- 発行日 :
- 自治体名 : 福井県坂井市
- 広報紙名 : 広報さかい 2025年3月号
■江戸時代の災害記録
災害といえば、昨年元旦に発生した能登半島地震や、その後発生した豪雨災害は記憶に新しいところです。こうした災害は江戸時代の丸岡藩でも発生し、さまざまな記録に残っています。左上の表は、資料をもとに作成した有馬氏時代に発生した災害の一覧です。
丸岡城で地震といえば福井地震が思い起こされますが、江戸時代にも天保(てんぽう)4年(1833)と安政(あんせい)5年(1858)に発生しています。特に安政の地震では、丸岡領内に甚大な被害が出たようです。丸岡城の被害も甚大で、天守だけでなく櫓(やぐら)、番所(ばんしょ)、門、堀や石垣が被災しています。

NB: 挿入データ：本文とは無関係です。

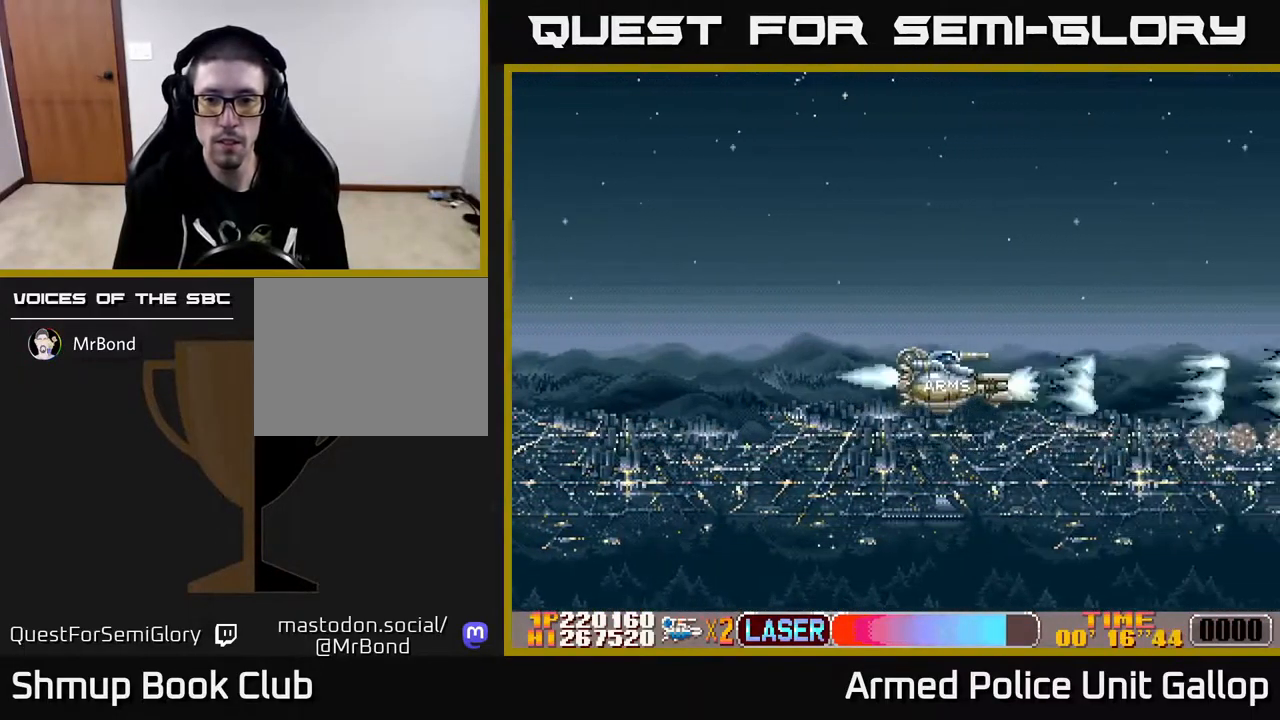
{"buttons": ["A", "DPAD_UP"], "left_stick": "center", "right_stick": "center", "events": [[450, "DPAD_UP", "down"]]}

丸岡藩の領内で洪水が発生し、多くの被害が出た記録が残っています。加えて、洪水が原因と思われる凶作(農作物の不作)も被害記録が残っています。
また、凶作は洪水に限らず度々発生しています。多い時には三万石近くの被害が出たようです。これを仮に一石=30万円で計算すると、およそ90億円の被害が出たことになります。
火災は丸岡城下と江戸の屋敷両方の記録があります。丸岡の城下町でも度々火災が発生し、大きな被害が発生しています。木造家屋が並ぶ城下町にとっては、火災は恐ろしい災害。現在も城下町の各所に火防地蔵(ひぶせじぞう)・火除地蔵(ひよけじぞう)が祀られています。
このほか、大雪や飢饉(ききん)、小糠虫(こぬかむし)(稲につく害虫)の発生といった災害記録が確認できます。こうした災害の記録とともに、災害復興の記録もあります。幕府へ修理の許可を求める届出や復興財源を求める記録が残されています。
天守の鯱(しゃち)は、災害で落下し、慶応(けいおう)元年(1865)に修理したと墨書があります。鯱の墨書も、こうした復興の記録の一部といえます。江戸時代に書かれた記録には、多くの災害と、それを乗り越えようとした跡が記されているのです。